Por otro lado, el rechazo palestino a la solución de partición de la Onu –que inicialmente fue respaldada por todo el mundo árabe, al igual que por la mayor parte de los países de población mayoritariamente musulmana– se basaba en que Palestina sería bisecada sin ningún previo proceso que intentara buscar el consentimiento de la población mayoritaria que allí residía, ni, siquiera, la consultara al respecto. Fue un intento arrogante de la Onu, que entonces era controlada por Occidente, de dictar una solución que no tomaba en cuenta las preocupaciones de los palestinos y que tampoco era conforme al espíritu ni la letra de sus propios estatutos.

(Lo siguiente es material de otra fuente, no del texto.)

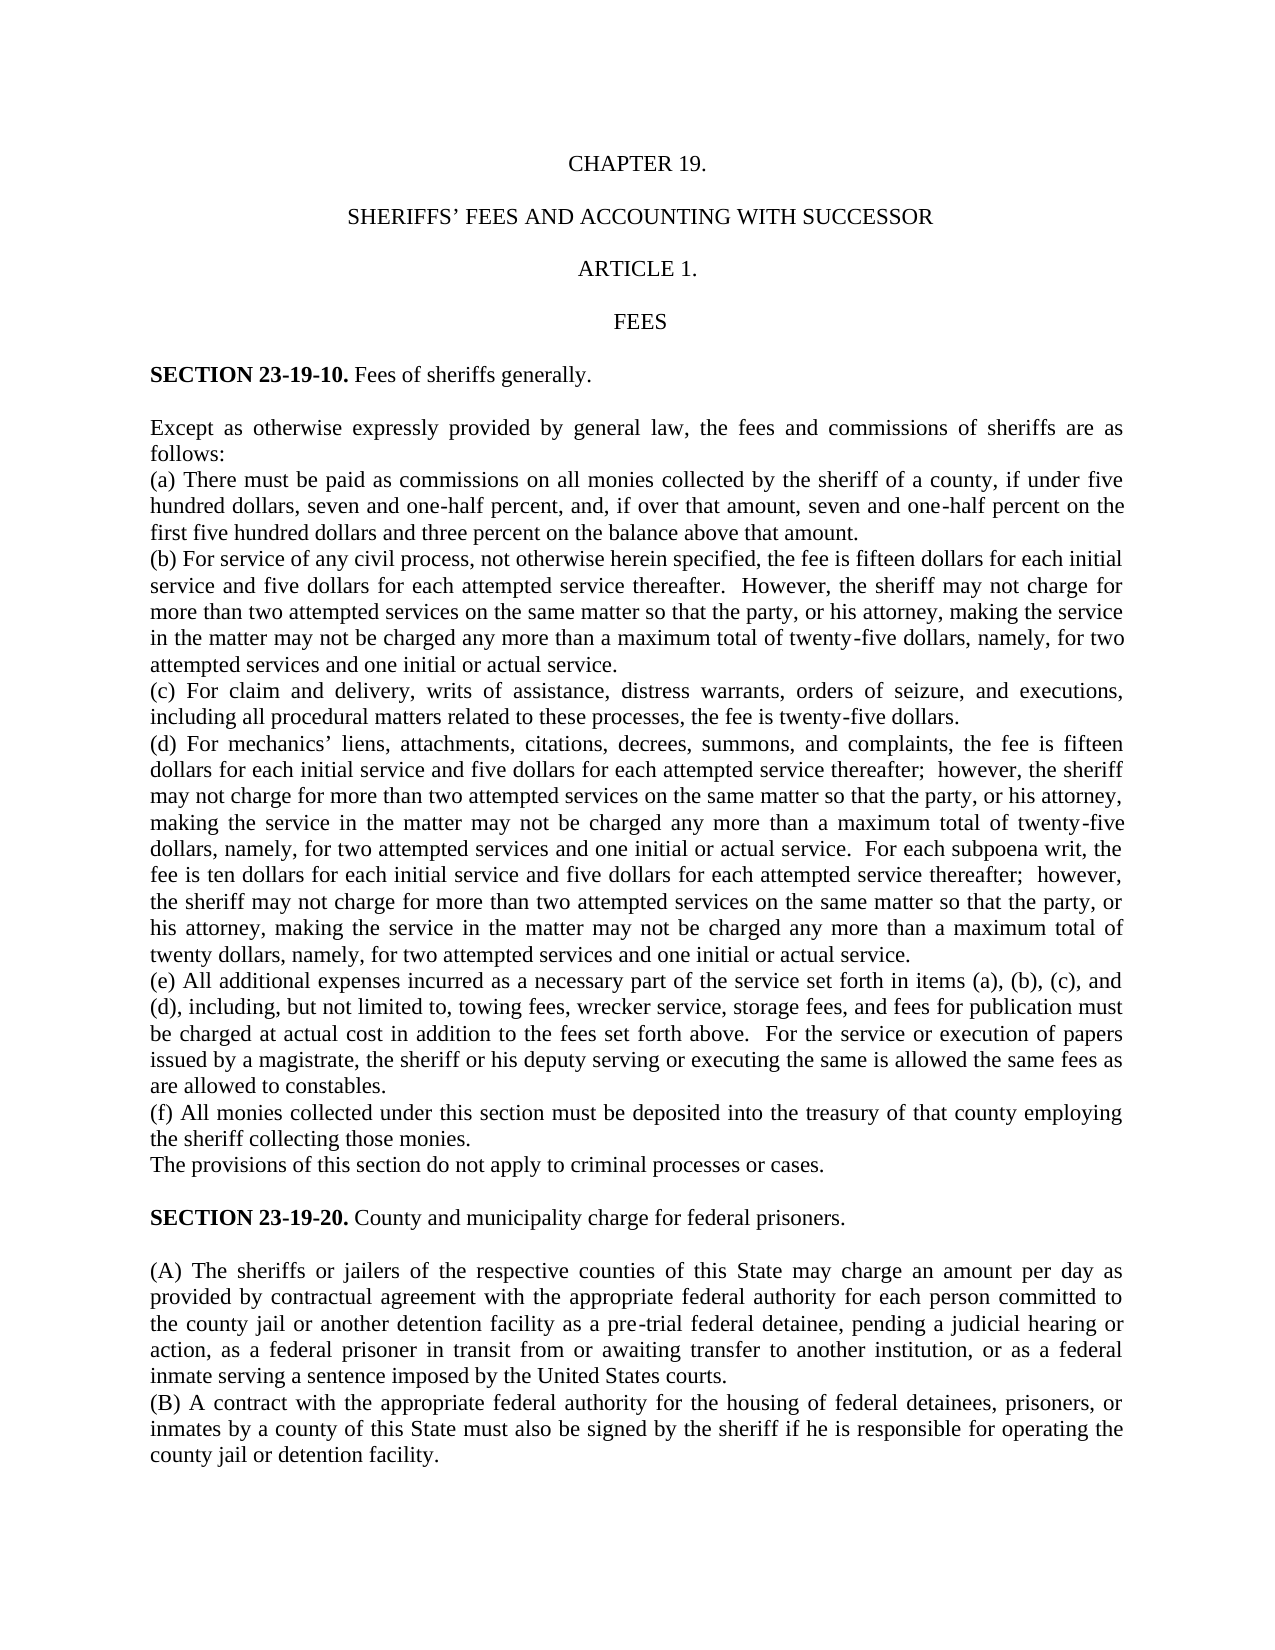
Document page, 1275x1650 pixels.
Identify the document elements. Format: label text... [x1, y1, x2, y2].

text CHAPTER 19. [150, 150, 1125, 176]
text (B) A contract with the appropriate federal authority for the housing of federal detainees, prisoners, or inmates by a county of this State must also be signed by the sheriff if he is responsible for operating the county jail or detention facility. [150, 1389, 1125, 1468]
text (c) For claim and delivery, writs of assistance, distress warrants, orders of seizure, and executions, including all procedural matters related to these processes, the fee is twenty-five dollars. [150, 677, 1125, 730]
text (A) The sheriffs or jailers of the respective counties of this State may charge an amount per day as provided by contractual agreement with the appropriate federal authority for each person committed to the county jail or another detention facility as a pre-trial federal detainee, pending a judicial hearing or action, as a federal prisoner in transit from or awaiting transfer to another institution, or as a federal inmate serving a sentence imposed by the United States courts. [150, 1257, 1125, 1389]
text (d) For mechanics’ liens, attachments, citations, decrees, summons, and complaints, the fee is fifteen dollars for each initial service and five dollars for each attempted service thereafter; however, the sheriff may not charge for more than two attempted services on the same matter so that the party, or his attorney, making the service in the matter may not be charged any more than a maximum total of twenty-five dollars, namely, for two attempted services and one initial or actual service. For each subpoena writ, the fee is ten dollars for each initial service and five dollars for each attempted service thereafter; however, the sheriff may not charge for more than two attempted services on the same matter so that the party, or his attorney, making the service in the matter may not be charged any more than a maximum total of twenty dollars, namely, for two attempted services and one initial or actual service. [150, 730, 1125, 967]
text ARTICLE 1. [150, 255, 1125, 282]
text Except as otherwise expressly provided by general law, the fees and commissions of sheriffs are as follows: [150, 413, 1125, 466]
text The provisions of this section do not apply to criminal processes or cases. [150, 1151, 1125, 1178]
text (e) All additional expenses incurred as a necessary part of the service set forth in items (a), (b), (c), and (d), including, but not limited to, towing fees, wrecker service, storage fees, and fees for publication must be charged at actual cost in addition to the fees set forth above. For the service or execution of papers issued by a magistrate, the sheriff or his deputy serving or executing the same is allowed the same fees as are allowed to constables. [150, 967, 1125, 1099]
text (b) For service of any civil process, not otherwise herein specified, the fee is fifteen dollars for each initial service and five dollars for each attempted service thereafter. However, the sheriff may not charge for more than two attempted services on the same matter so that the party, or his attorney, making the service in the matter may not be charged any more than a maximum total of twenty-five dollars, namely, for two attempted services and one initial or actual service. [150, 545, 1125, 677]
text FEES [150, 308, 1125, 334]
text (f) All monies collected under this section must be deposited into the treasury of that county employing the sheriff collecting those monies. [150, 1099, 1125, 1151]
text SHERIFFS’ FEES AND ACCOUNTING WITH SUCCESSOR [150, 203, 1125, 229]
text SECTION 23-19-20. County and municipality charge for federal prisoners. [150, 1204, 1125, 1231]
text SECTION 23-19-10. Fees of sheriffs generally. [150, 361, 1125, 387]
text (a) There must be paid as commissions on all monies collected by the sheriff of a county, if under five hundred dollars, seven and one-half percent, and, if over that amount, seven and one-half percent on the first five hundred dollars and three percent on the balance above that amount. [150, 466, 1125, 545]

Interpretar el rechazo palestino de la resolución 181 de la Asamblea General como una muestra de antisemitismo o siquiera como un rechazo de la existencia misma del Estado de Israel es aceptar una explicación acorde a la narrativa israelí que ignora el desastroso legado de la partición. Esta explicación desconoce también las dinámicas reales que han mantenido el conflicto vivo durante todas estas décadas. Hasta el día de hoy Israel sigue creando condiciones que empeoran las perspectivas futuras de los palestinos, mientras sutilmente presenta al proyecto sionista como una búsqueda razonable y más clara de ambiciones no manifestadas anteriormente.

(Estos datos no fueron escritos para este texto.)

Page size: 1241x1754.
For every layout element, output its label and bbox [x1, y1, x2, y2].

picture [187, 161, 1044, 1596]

Esto nos lleva a una pregunta central que también tiene que ver con los motivos de los israelíes para aceptar temporalmente la partición que en realidad no querían, como una forma de expandir sus márgenes de maniobra políticos y de mostrarle al mundo una cara razonable que incluía un compromiso con la paz.

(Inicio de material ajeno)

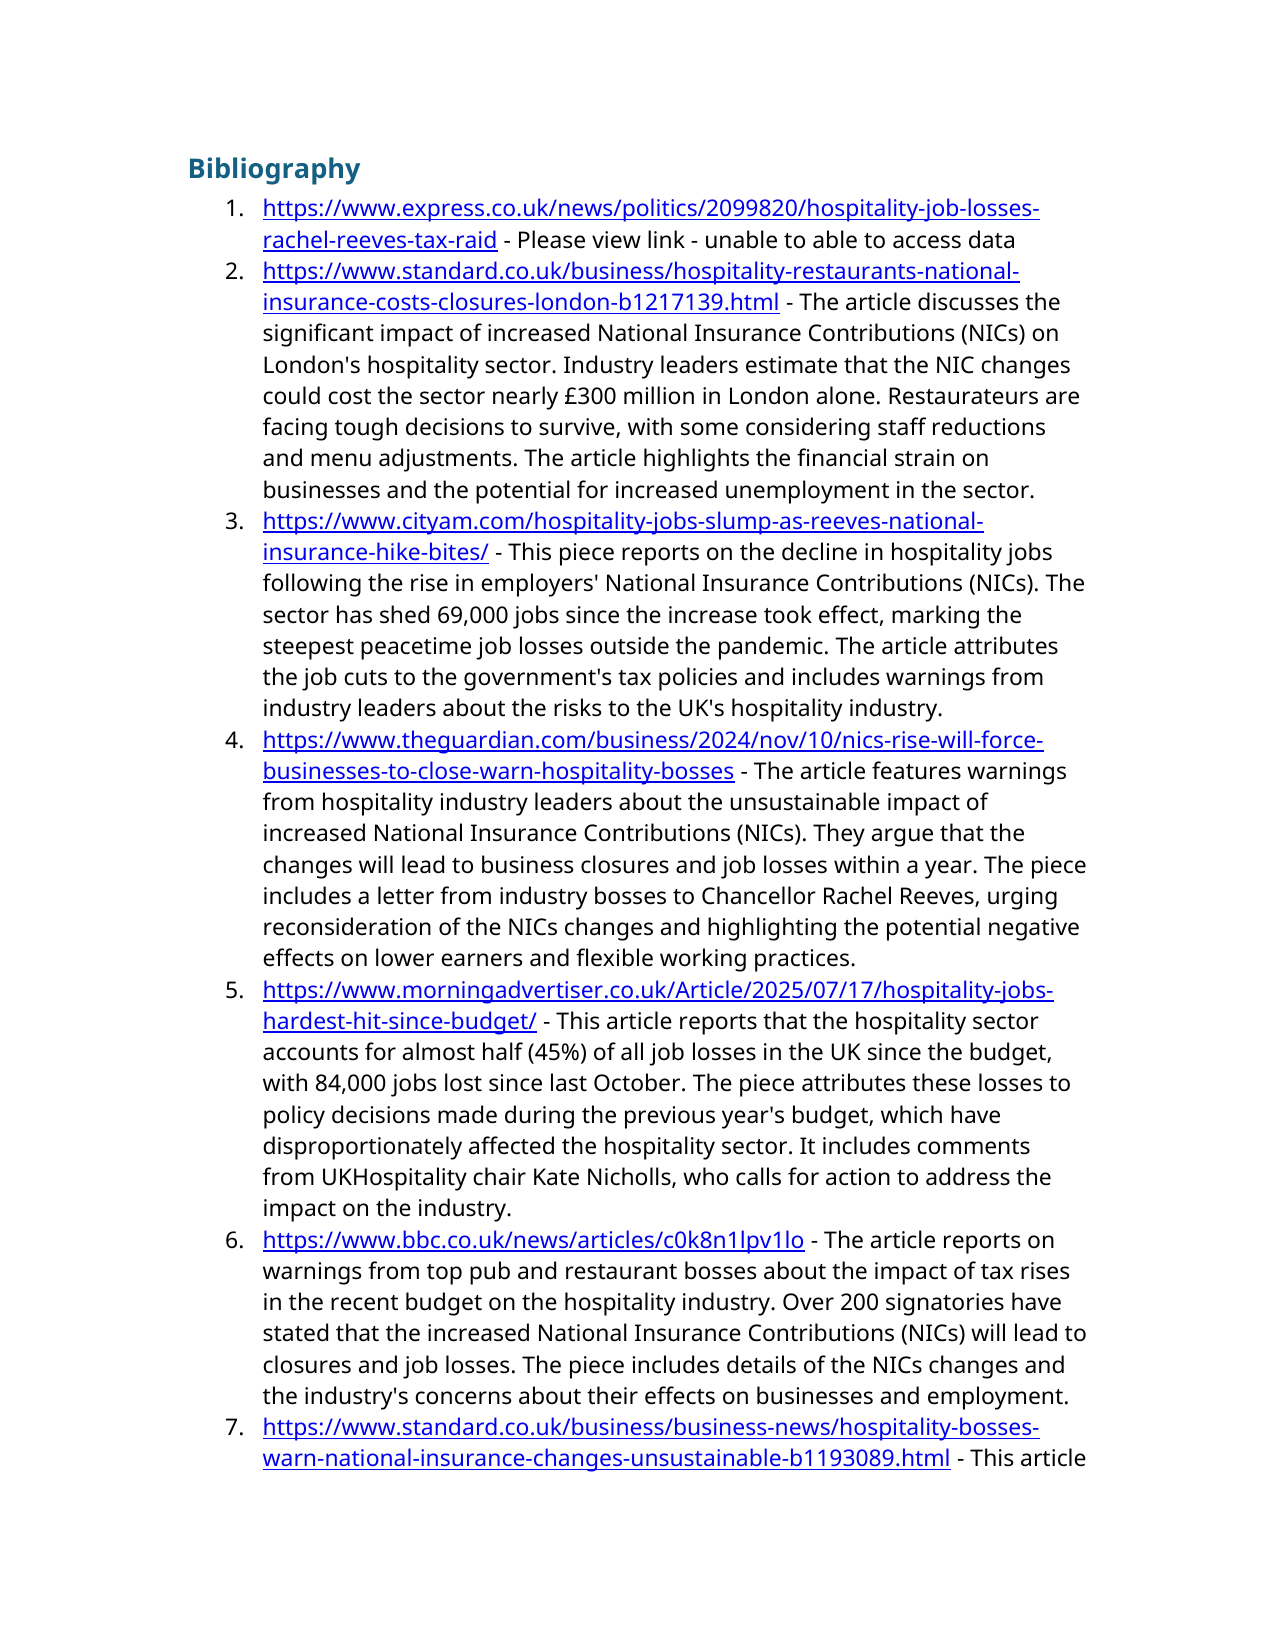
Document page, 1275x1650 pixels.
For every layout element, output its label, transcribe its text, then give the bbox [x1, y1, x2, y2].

list https://www.bbc.co.uk/news/articles/c0k8n1lpv1lo - The article reports on warnings from top pub and restaurant bosses about the impact of tax rises in the recent budget on the hospitality industry. Over 200 signatories have stated that the increased National Insurance Contributions (NICs) will lead to closures and job losses. The piece includes details of the NICs changes and the industry's concerns about their effects on businesses and employment. [225, 1224, 1087, 1411]
list https://www.morningadvertiser.co.uk/Article/2025/07/17/hospitality-jobs-hardest-hit-since-budget/ - This article reports that the hospitality sector accounts for almost half (45%) of all job losses in the UK since the budget, with 84,000 jobs lost since last October. The piece attributes these losses to policy decisions made during the previous year's budget, which have disproportionately affected the hospitality sector. It includes comments from UKHospitality chair Kate Nicholls, who calls for action to address the impact on the industry. [225, 974, 1087, 1224]
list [225, 1411, 1087, 1474]
list https://www.cityam.com/hospitality-jobs-slump-as-reeves-national-insurance-hike-bites/ - This piece reports on the decline in hospitality jobs following the rise in employers' National Insurance Contributions (NICs). The sector has shed 69,000 jobs since the increase took effect, marking the steepest peacetime job losses outside the pandemic. The article attributes the job cuts to the government's tax policies and includes warnings from industry leaders about the risks to the UK's hospitality industry. [225, 505, 1087, 724]
subtitle Bibliography [187, 150, 1087, 187]
list https://www.standard.co.uk/business/hospitality-restaurants-national-insurance-costs-closures-london-b1217139.html - The article discusses the significant impact of increased National Insurance Contributions (NICs) on London's hospitality sector. Industry leaders estimate that the NIC changes could cost the sector nearly £300 million in London alone. Restaurateurs are facing tough decisions to survive, with some considering staff reductions and menu adjustments. The article highlights the financial strain on businesses and the potential for increased unemployment in the sector. [225, 255, 1087, 505]
list https://www.theguardian.com/business/2024/nov/10/nics-rise-will-force-businesses-to-close-warn-hospitality-bosses - The article features warnings from hospitality industry leaders about the unsustainable impact of increased National Insurance Contributions (NICs). They argue that the changes will lead to business closures and job losses within a year. The piece includes a letter from industry bosses to Chancellor Rachel Reeves, urging reconsideration of the NICs changes and highlighting the potential negative effects on lower earners and flexible working practices. [225, 724, 1087, 974]
list https://www.express.co.uk/news/politics/2099820/hospitality-job-losses-rachel-reeves-tax-raid - Please view link - unable to able to access data [225, 192, 1087, 255]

Los palestinos se sintieron excluidos y humillados por la manera en que era tratado el futuro de su sociedad por la Onu y Occidente, no obstante, no querían distanciar a la comunidad internacional, especialmente a Washington. Fue por eso que le dieron crédito a la “declaración de principios” de Oslo de 1993 y actuaron como si el “proceso de paz” tuviera algo que ver con la paz. Ese tipo de diplomacia de complacencia que fue practicada por la Autoridad Palestina durante los últimos 25 años –mientras Israel anexaba y judaizaba Jerusalén oriental y penetraba más profundamente en Cisjordania– generó la impresión en muchos círculos, palestinos y otros, de que la Autoridad Palestina no era suficientemente “rechazista”, y que o bien, ingenuamente, estaba jugando una partida que perdería, o había fracasado totalmente en comprender el verdadero plan sionista.
La “guerra de partición”
Para volver a nuestra afirmación inicial de que el lenguaje es en sí mismo un espacio de lucha, ahora, 70 años después de los hechos, es aun más conveniente llamar a la guerra de 1948 por un nombre que revele más claramente sus características esenciales. Y ese nombre es Guerra de Partición. Sólo con esta opción lingüística podremos comenzar a comprender hasta qué punto la comunidad internacional, encarnada en la Onu, fue culpable de un pecado original con respecto al pueblo palestino, sus derechos naturales y legales y sus razonables expectativas políticas. Respaldar la partición de Palestina fue lo que yo llamaría un “crimen geopolítico”.
* Profesor emérito de derecho internacional de la Universidad de Princeton.